Du côté du neuf, les hausses restent conséquentes, comme en témoignent les chiffres publiés par l'Adil : + 22 % à Paris, + 12 % dans les Hauts-de-Seine ou encore + 17 % dans les Yvelines ou l'Essonne. De Paris, où le prix moyen du neuf atteint 7 600 €/m2, les acquéreurs se reportent fort logiquement sur les villes périphériques. Un "effet domino" qui se répercute sur les prix, comme dans les communes populaires de Seine-Saint-Denis, où le prix moyen s'établit maintenant à 3 155 €/m2, contre un peu plus de 2 000 €/m2 il y a seulement deux ans. Une augmentation importante, qui a accompagné le mouvement des Parisiens franchissant le périphérique pour trouver un bien à la mesure de leur porte-monnaie. Le même phénomène s'illustre en grande couronne, en particulier en Seine-et-Marne, qui tire son épingle du jeu à la fois en nombre de logements mis sur le marché et ventes réalisées, mais aussi en terme d'augmentation des prix : + 22 % en un an ! Les professionnels de l'immobilier nuancent toutefois l'appréciation des prix, en rappelant par exemple qu'en prix constant, certains quartiers n'ont pas encore retrouvé le niveau de prix qui était le leur avant la crise des années 90, en particulier les arrondissements chics de la capitale et certaines villes de la banlieue ouest huppée qui, s'ils restent les secteurs les plus chers, augmentent beaucoup moins vite, voire baissent.

Un marché immobilier neuf toujours tendu
Un marché immobilier neuf toujours tendu

Des mesures pour le foncier.


"Tant qu'on ne touchera pas au foncier, on ne pourra pas infléchir le marché" martèle Alain Maugard, président du CSTB (Comité Scientifique et Technique du Bâtiment). Un problème particulièrement brûlant en région parisienne, où le terrain est d'autant plus cher qu'il est rare. La maîtrise de la politique foncière, réclamée par la Fédération des Promoteurs- Constructeurs s'est retrouvée au cœur des débats de la commission des affaires économiques du Sénat cet automne.


Sénateur des Yvelines et rapporteur de la commission, Dominique Braye a annoncé une "véritable révolution foncière", pas moins. Parmi les propositions les plus fortes, celle de partager la plus-value tirée des terrains classés en zone constructible, entre propriétaires fonciers et communes.

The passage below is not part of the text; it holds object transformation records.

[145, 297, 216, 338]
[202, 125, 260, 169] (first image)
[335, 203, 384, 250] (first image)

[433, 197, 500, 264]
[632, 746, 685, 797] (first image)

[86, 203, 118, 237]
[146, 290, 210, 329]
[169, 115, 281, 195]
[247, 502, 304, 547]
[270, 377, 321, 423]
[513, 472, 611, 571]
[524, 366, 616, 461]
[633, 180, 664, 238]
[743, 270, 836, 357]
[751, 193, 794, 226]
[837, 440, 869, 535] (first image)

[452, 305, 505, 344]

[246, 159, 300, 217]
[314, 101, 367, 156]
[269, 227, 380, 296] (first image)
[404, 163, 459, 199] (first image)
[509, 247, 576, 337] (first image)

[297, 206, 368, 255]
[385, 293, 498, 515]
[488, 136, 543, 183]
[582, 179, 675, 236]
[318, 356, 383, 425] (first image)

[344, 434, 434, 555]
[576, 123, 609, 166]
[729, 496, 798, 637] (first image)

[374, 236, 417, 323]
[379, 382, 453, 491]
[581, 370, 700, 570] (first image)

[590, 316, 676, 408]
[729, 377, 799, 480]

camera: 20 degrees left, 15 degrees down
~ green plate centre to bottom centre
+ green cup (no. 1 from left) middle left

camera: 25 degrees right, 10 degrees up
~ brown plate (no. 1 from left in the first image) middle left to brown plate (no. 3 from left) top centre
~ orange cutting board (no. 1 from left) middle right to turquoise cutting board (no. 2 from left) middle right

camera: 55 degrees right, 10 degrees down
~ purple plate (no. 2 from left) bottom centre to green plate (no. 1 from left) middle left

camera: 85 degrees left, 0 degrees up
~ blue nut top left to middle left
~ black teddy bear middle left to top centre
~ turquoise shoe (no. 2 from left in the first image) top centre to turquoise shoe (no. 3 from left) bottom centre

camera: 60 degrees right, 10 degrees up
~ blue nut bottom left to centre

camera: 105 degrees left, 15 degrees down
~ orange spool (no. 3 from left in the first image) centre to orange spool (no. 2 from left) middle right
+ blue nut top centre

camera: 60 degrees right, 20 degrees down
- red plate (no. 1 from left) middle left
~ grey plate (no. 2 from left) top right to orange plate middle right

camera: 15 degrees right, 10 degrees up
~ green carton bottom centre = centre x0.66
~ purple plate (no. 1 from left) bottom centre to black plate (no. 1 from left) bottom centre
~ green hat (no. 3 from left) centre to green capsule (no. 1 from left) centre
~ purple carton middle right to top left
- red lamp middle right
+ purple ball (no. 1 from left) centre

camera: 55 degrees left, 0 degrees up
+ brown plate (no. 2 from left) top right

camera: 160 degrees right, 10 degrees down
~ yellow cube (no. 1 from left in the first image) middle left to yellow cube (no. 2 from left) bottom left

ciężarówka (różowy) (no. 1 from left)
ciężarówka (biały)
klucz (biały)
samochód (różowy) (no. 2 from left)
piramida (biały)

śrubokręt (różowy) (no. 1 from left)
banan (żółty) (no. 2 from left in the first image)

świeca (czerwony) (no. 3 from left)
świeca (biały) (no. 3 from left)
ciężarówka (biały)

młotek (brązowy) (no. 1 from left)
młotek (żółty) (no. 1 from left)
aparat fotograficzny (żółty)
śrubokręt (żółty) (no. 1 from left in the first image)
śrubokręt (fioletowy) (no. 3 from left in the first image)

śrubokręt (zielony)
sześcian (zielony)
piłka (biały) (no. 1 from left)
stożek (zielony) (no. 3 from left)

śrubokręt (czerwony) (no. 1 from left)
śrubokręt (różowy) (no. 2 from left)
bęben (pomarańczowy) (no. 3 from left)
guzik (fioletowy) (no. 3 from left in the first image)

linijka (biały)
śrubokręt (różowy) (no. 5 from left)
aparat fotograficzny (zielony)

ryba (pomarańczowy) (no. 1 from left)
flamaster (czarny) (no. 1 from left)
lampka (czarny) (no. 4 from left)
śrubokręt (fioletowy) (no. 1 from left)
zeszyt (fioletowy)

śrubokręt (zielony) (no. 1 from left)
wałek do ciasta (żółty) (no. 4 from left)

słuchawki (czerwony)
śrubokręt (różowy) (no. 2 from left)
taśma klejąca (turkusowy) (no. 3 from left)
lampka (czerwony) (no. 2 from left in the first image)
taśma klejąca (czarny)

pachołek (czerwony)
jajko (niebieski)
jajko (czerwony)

En effet, souligne Dominique Braye : "Le passage en zone constructible entraîne une hausse considérable de la valeur du terrain, qui peut passer de un à cent, alors que le propriétaire n'y est pour rien, puisque cela dépend d'une décision administrative.20 % de la plus-value ainsi engendrée devraient donc revenir aux communes".


Par ailleurs, l'Etat doit donner l'exemple en matière de prix du foncier et la commission propose donc une décote de 25 à 50 % sur le prix des terrains cédés par le premier propriétaire de France.


Le prix de l'éloignement.


Prix du foncier, mais aussi cohérence de la politique de la ville sont essentiels pour l'avenir du plus grand bassin de vie et d'emplois du pays. Aujourd'hui, la seule logique qui règne sur le marché immobilier est celle de l'éloignement : Paris est devenu inaccessible à un grand nombre de ménages et en première couronne, la même spirale est entamée. Les acquéreurs aux revenus moyens vont donc voir ailleurs, en deuxième couronne, de plus en plus loin. Mais ce qu'ils gagnent en prix au mètre carré passe en budget transport, en particulier lorsque le secteur est mal desservi en transports en commun et qu'il faut deux voitures. Un prix qui se traduit également pour la collectivité en termes d'augmentation de la pollution, de problèmes d'embouteillages, de stationnement, etc.


"Nous ne nous en sortirons pas sans une politique d'aménagement et d'équipement, à grande échelle et ambitieuse. Il faut que l'Etat investisse massivement pour créer de nouveaux pôles de développement urbain bien équipés, car d'ici 2030, il faudra loger un quart de ménages supplémentaires qui iront grossir les zones où l'emploi se concentre" souligne Marc Pigeon, président de la FPC.


Si la "révolution" de la politique du logement ne va pas jusque là en 2006, il se passe quand même des choses en région parisienne : reconquête des friches industrielles et "reconstruction de la ville sur la ville" en première couronne, nouveaux quartiers en grande couronne. Prix élevés, offre peinant à soutenir la demande : le marché immobilier francilien reste tendu. Ce qui ne l'empêche pas d'offrir de belles opportunités dès 2006.